» Available records

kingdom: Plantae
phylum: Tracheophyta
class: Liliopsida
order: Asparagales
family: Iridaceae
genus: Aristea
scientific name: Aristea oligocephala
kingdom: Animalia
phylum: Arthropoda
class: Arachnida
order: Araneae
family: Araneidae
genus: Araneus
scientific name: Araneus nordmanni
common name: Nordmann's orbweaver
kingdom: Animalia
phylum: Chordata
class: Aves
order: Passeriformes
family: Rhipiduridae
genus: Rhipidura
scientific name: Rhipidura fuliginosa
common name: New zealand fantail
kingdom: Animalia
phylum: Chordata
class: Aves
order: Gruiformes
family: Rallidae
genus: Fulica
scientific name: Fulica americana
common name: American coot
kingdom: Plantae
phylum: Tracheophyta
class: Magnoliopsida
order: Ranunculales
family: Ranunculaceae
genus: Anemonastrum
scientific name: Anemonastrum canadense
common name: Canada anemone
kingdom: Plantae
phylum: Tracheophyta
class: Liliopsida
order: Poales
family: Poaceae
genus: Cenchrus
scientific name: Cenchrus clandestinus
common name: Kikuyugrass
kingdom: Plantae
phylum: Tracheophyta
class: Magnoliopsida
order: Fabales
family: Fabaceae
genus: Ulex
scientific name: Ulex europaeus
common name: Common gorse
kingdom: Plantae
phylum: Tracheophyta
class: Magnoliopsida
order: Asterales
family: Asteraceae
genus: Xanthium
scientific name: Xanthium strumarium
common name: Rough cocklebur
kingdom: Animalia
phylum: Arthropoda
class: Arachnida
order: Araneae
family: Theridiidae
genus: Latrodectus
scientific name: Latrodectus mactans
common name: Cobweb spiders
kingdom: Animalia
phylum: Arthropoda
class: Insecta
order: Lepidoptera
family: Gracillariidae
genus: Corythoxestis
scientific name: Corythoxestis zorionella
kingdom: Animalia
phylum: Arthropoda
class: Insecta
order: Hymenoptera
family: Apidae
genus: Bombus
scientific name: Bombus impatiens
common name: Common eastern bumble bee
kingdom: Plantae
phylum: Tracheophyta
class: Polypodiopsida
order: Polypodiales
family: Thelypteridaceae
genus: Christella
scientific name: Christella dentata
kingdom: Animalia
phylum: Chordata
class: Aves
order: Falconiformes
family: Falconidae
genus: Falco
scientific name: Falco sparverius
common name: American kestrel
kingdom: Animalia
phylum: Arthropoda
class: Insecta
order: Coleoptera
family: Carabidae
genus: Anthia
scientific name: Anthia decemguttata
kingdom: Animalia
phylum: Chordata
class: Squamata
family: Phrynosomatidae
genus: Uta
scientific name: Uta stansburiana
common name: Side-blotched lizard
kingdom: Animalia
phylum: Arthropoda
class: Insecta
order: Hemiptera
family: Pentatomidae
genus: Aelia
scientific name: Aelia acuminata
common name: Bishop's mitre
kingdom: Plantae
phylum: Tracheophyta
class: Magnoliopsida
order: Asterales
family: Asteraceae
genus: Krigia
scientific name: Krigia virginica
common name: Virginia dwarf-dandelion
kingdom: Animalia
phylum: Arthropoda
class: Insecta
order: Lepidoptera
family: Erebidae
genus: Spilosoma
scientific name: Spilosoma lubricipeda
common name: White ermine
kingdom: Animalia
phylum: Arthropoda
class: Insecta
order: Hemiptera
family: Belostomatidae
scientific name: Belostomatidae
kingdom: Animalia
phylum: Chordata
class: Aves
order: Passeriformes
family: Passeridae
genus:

» Do this
Please copy all of the data above line for line, with every entry unchanged.

» Result
kingdom: Plantae
phylum: Tracheophyta
class: Liliopsida
order: Asparagales
family: Iridaceae
genus: Aristea
scientific name: Aristea oligocephala
kingdom: Animalia
phylum: Arthropoda
class: Arachnida
order: Araneae
family: Araneidae
genus: Araneus
scientific name: Araneus nordmanni
common name: Nordmann's orbweaver
kingdom: Animalia
phylum: Chordata
class: Aves
order: Passeriformes
family: Rhipiduridae
genus: Rhipidura
scientific name: Rhipidura fuliginosa
common name: New zealand fantail
kingdom: Animalia
phylum: Chordata
class: Aves
order: Gruiformes
family: Rallidae
genus: Fulica
scientific name: Fulica americana
common name: American coot
kingdom: Plantae
phylum: Tracheophyta
class: Magnoliopsida
order: Ranunculales
family: Ranunculaceae
genus: Anemonastrum
scientific name: Anemonastrum canadense
common name: Canada anemone
kingdom: Plantae
phylum: Tracheophyta
class: Liliopsida
order: Poales
family: Poaceae
genus: Cenchrus
scientific name: Cenchrus clandestinus
common name: Kikuyugrass
kingdom: Plantae
phylum: Tracheophyta
class: Magnoliopsida
order: Fabales
family: Fabaceae
genus: Ulex
scientific name: Ulex europaeus
common name: Common gorse
kingdom: Plantae
phylum: Tracheophyta
class: Magnoliopsida
order: Asterales
family: Asteraceae
genus: Xanthium
scientific name: Xanthium strumarium
common name: Rough cocklebur
kingdom: Animalia
phylum: Arthropoda
class: Arachnida
order: Araneae
family: Theridiidae
genus: Latrodectus
scientific name: Latrodectus mactans
common name: Cobweb spiders
kingdom: Animalia
phylum: Arthropoda
class: Insecta
order: Lepidoptera
family: Gracillariidae
genus: Corythoxestis
scientific name: Corythoxestis zorionella
kingdom: Animalia
phylum: Arthropoda
class: Insecta
order: Hymenoptera
family: Apidae
genus: Bombus
scientific name: Bombus impatiens
common name: Common eastern bumble bee
kingdom: Plantae
phylum: Tracheophyta
class: Polypodiopsida
order: Polypodiales
family: Thelypteridaceae
genus: Christella
scientific name: Christella dentata
kingdom: Animalia
phylum: Chordata
class: Aves
order: Falconiformes
family: Falconidae
genus: Falco
scientific name: Falco sparverius
common name: American kestrel
kingdom: Animalia
phylum: Arthropoda
class: Insecta
order: Coleoptera
family: Carabidae
genus: Anthia
scientific name: Anthia decemguttata
kingdom: Animalia
phylum: Chordata
class: Squamata
family: Phrynosomatidae
genus: Uta
scientific name: Uta stansburiana
common name: Side-blotched lizard
kingdom: Animalia
phylum: Arthropoda
class: Insecta
order: Hemiptera
family: Pentatomidae
genus: Aelia
scientific name: Aelia acuminata
common name: Bishop's mitre
kingdom: Plantae
phylum: Tracheophyta
class: Magnoliopsida
order: Asterales
family: Asteraceae
genus: Krigia
scientific name: Krigia virginica
common name: Virginia dwarf-dandelion
kingdom: Animalia
phylum: Arthropoda
class: Insecta
order: Lepidoptera
family: Erebidae
genus: Spilosoma
scientific name: Spilosoma lubricipeda
common name: White ermine
kingdom: Animalia
phylum: Arthropoda
class: Insecta
order: Hemiptera
family: Belostomatidae
scientific name: Belostomatidae
kingdom: Animalia
phylum: Chordata
class: Aves
order: Passeriformes
family: Passeridae
genus:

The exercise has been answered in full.